Some companies are already flirting with the second part of this concept. Amazon is working to set up Amazon Go stores as soon as 2018. They promise to deliver a seamless checkout so customers can come and go as they please. Amazon is also toying with AR-based furniture showrooms. There customers can both see the couch they want to buy as well as project it into the living room to see how it fits.
The consumer benefits are obvious. Anything that helps the consumer along the purchase journey is worth checking out for business. For instance, 3D visualization already helps e-commerce customers online to pick the right thing. At Cappasity, we’ve seen a 5 to 40 percent increase in online conversion rates with 3D imagery. For example, Jake (a fashion brand from San Francisco) tried the technology to promote a new collection. The poll showed that 95% customers preferred 3D view to video playback.

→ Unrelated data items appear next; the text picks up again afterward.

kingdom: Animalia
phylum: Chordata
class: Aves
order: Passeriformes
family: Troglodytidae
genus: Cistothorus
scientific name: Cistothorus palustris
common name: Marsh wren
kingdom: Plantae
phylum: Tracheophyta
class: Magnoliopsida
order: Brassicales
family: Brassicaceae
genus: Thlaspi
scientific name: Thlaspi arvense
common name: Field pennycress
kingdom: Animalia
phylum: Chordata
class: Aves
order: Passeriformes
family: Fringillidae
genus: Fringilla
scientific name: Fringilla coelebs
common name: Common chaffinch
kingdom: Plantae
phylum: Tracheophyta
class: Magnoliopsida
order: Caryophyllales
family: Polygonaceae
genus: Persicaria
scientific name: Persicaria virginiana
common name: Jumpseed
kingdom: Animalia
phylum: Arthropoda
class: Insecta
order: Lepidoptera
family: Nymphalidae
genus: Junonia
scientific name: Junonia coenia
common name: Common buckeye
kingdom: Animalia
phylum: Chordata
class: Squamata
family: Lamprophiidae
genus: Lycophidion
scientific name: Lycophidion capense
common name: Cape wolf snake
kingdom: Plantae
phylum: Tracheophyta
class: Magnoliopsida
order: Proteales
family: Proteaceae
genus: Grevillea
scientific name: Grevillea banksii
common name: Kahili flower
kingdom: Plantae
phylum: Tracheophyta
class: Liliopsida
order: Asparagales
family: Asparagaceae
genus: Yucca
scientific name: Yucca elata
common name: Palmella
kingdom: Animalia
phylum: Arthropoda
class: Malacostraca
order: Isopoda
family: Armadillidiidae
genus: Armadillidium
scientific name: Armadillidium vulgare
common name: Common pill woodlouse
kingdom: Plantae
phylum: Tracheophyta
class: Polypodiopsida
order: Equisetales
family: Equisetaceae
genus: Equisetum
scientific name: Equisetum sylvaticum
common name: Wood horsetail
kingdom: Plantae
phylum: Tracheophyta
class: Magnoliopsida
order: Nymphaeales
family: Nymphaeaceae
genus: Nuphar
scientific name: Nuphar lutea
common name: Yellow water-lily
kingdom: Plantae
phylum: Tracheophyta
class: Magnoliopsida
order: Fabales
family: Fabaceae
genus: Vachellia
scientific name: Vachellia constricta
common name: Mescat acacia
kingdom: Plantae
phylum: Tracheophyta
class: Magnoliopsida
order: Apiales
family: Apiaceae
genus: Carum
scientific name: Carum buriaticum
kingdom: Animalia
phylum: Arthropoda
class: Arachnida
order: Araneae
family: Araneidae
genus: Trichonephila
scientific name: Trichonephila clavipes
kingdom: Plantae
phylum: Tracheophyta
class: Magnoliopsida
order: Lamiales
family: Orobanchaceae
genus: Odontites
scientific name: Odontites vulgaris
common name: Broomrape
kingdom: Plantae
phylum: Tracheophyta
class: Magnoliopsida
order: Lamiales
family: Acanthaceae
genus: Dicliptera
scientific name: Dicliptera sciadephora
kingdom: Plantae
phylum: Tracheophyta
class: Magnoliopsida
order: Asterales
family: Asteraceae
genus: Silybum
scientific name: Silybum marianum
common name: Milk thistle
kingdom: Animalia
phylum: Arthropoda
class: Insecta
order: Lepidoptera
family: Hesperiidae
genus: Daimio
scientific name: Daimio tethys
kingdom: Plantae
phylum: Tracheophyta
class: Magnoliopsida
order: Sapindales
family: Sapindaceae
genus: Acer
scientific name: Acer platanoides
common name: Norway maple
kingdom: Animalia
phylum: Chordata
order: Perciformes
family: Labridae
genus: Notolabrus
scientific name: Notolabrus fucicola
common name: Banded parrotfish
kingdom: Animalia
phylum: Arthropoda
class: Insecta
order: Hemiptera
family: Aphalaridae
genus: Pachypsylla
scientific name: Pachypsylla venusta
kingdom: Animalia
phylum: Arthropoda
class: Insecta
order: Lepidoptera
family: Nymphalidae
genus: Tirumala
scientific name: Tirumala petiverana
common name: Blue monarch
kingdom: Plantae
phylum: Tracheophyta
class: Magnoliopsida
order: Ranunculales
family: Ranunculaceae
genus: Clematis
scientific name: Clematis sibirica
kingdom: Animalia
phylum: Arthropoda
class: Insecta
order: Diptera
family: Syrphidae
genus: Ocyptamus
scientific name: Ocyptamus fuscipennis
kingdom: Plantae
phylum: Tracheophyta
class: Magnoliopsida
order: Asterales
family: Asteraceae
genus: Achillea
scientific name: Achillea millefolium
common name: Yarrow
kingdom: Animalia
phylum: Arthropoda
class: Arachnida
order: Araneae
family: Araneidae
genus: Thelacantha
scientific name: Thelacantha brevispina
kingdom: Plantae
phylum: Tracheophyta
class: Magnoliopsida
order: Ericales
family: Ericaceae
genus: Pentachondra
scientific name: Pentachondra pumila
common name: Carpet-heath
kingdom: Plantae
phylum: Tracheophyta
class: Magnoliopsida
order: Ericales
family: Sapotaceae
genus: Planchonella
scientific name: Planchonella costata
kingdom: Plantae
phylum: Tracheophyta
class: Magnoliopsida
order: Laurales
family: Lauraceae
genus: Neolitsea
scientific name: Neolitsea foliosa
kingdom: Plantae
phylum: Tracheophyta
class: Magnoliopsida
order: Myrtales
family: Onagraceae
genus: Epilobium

What happens if blockchain is added? Firstly, the technology that cryptocurrencies like Bitcoin use provides better security for online payment transaction and helps to keep financial data safe. The use of cryptocurrencies also promises a certain autonomy from banks and credit card companies. Finally, blockchain makes counterfeiting harder, so the buyers become more assured to get exactly what they selected through an AR-interface.
Going back to the idea of a cashier-free store, opting into a cryptocurrency system enables businesses to significantly cut down on overhead costs. And consumers get security of online transactions for the products they chose with AR and the confidence enabled by smart contracts.
New virtual economies can build community
Decentralized nature of blockchain and use of cryptocurrency will power true virtual economies. For example, in online gaming, blockchain-based transactions can eliminate the need for a central hub or in-game store. Players can establish an online economy on their own terms. Thus a regular massively multiplayer game transforms from a managed gaming service to a complex virtual world.
How about VR? Existing VR games are not online or multiplayer. Playing a VR game seems like a lonely experience. A combination of the immersive quality of VR with the social experience of MMO gaming and cryptocurrency in-game purchases might create an exciting virtual analogue to the communities of the physical world.
Cryptocurrency and VR/AR integration doesn’t have to be limited to online gaming. Opting in to a cryptocurrency helps online communities to become true virtual analogues to traditional forums. Imagine an AR or VR-enabled online auction house similar to eBay, but entirely peer-to-peer. No middleman or auctioneer, but a sort of online version of favourite neighborhood flea market.
The new digital world
The combination of AR/VR and blockchain capabilities could lead to a restructuring of offline economies, creation of new virtual economies, and the redesign of aspects of daily life presumed “natural” (i.e.: work, shopping, or leisure). The future of AR and VR presumes an increased level of immersion and interconnectivity between the offline and online world. As the technology improves, no doubt it will be adopted widely by consumers and businesses.
There is tremendous potential for restructuring economic and social life when AR and VR become commercially integrated with cryptocurrencies. A decentralized and secure nature of blockchain allows the greater user autonomy and independence. AR and VR have the potential to change the way we conceive of the digital world.